# Is adding a second set of front speakers a good idea?



## designosaur (Mar 2, 2013)

I had a nice, simple system in my old house with b&w 601s2 as fronts, and rear channels, with matched b&w center channel. All these were driven by a Denon 5.1 avr. 
In the new house I replaced the rear channels with in-wall units. Leaving me with an unused set of 601s. Would adding an amp and running these stacked with my mains provide additional presence and kick? 

What's the most cost effective way to do this? 

Thanks!


----------



## tonyvdb (Sep 5, 2007)

In general adding another set of speakers to the same front channels is not beneficial and can cause issues. What Deneon receiver are you using? depending on what receiver it may not even be possible to add an amp if it does not have pre outs.


----------



## nova (Apr 30, 2006)

Hard to say for sure. My guess is it would cause more issues than it would solve. I think you'd get more presence and kick with a good amp and/or a second sub.


----------



## tesseract (Aug 9, 2010)

Image specificity would be blurred by driver lobing (drivers interfering with each other causing peaks and nulls). The B&W 601 would be particularly prone to this due to the shallow first order crossovers, the overlap would be even greater than usual.

This used to be popular back in the day, stacking Advent Large. You could (I wouldn't) try it just for fun, inverting the top speaker to get the tweeters closer so that they work in unison rather that in opposition (the shorter the wavelength, the closer drivers must be to negate lobing). Only do this with an amp that is capable of a 1 ohm load, though. I've owned B&W 601 and 602, those speakers are a DEMANDING load on an amp. Double these up and you could be subjecting your amp to a death sentence. That Denon won't cut it.

As you can see, it would probably be an exercise in futility for a few good reasons. I'd find another use for the second pair.


----------



## phillihp23 (Mar 14, 2012)

__DATASET__:
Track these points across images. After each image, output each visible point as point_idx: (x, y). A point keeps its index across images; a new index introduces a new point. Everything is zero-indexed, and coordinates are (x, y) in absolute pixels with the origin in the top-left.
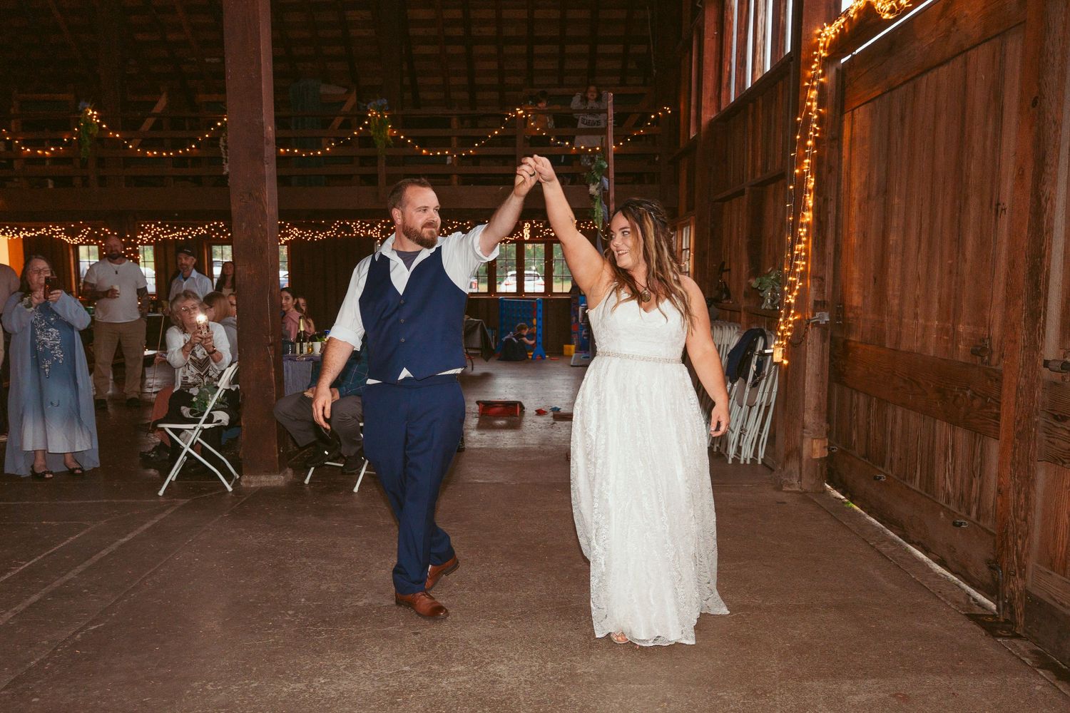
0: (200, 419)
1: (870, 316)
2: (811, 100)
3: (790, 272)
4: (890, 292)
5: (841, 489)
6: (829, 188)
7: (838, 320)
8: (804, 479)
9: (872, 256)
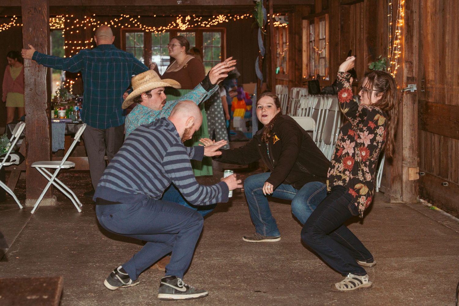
0: (3, 159)
1: (438, 85)
3: (391, 58)
4: (447, 71)
5: (428, 199)
6: (414, 4)
7: (423, 89)
8: (404, 195)
9: (438, 49)
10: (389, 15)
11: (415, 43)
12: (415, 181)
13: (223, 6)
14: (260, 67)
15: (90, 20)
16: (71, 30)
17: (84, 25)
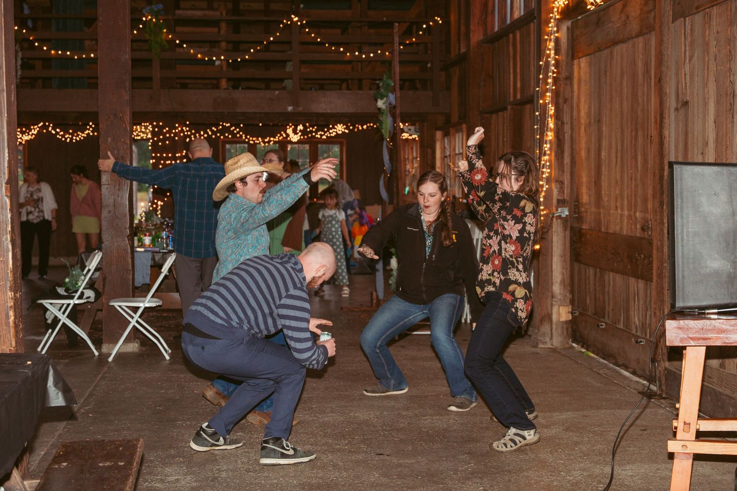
0: (74, 296)
1: (593, 209)
2: (550, 50)
4: (603, 192)
5: (581, 343)
6: (565, 115)
7: (576, 214)
8: (554, 338)
9: (593, 166)
10: (535, 127)
11: (567, 160)
12: (566, 322)
13: (342, 113)
14: (385, 186)
15: (182, 129)
16: (159, 140)
17: (176, 134)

__WHAT YOU WILL DO__:
1. In the speaker thread, which speakers does one reply say people used to stack back in the day?
2. Carry on the speaker thread from the point where it stops.

__RESPONSES__:
1. Advent Large.

2.
Perhaps use the extra pair as sides?


----------



## AudiocRaver (Jun 6, 2012)

It has already been said very clearly, but I had to chime in. Stacking another pair of front mains is likely to hurt far more than it helps. And you are starting out with a pretty nice pair of speakers, it would be a shame to compromise their performance.


----------



## designosaur (Mar 2, 2013)

Thanks for the great replies to my question. I loved the sound of the b&ws from the first time I heard them. No complaints on the sound quality. When I get some time and a few bucks put aside I'm hoping to build a pair of subs that add some weighty bottom end to compliment my mains. ( I'm running a battered bruised and borrowed JBL right now.). 


. I have a very large and open great room arrangement open to the kitchen, upstairs loft and kitchen. Its also very bright reflective and echo'y to my ears. Would the an audessy equipped receiver do any good here?


----------



## tesseract (Aug 9, 2010)

designosaur said:


> I have a very large and open great room arrangement open to the kitchen, upstairs loft and kitchen. Its also very bright reflective and echo'y to my ears. Would the an audessy equipped receiver do any good here?


It wouldn't hurt. Perhaps some absorption and/or diffusion treatments would help, too.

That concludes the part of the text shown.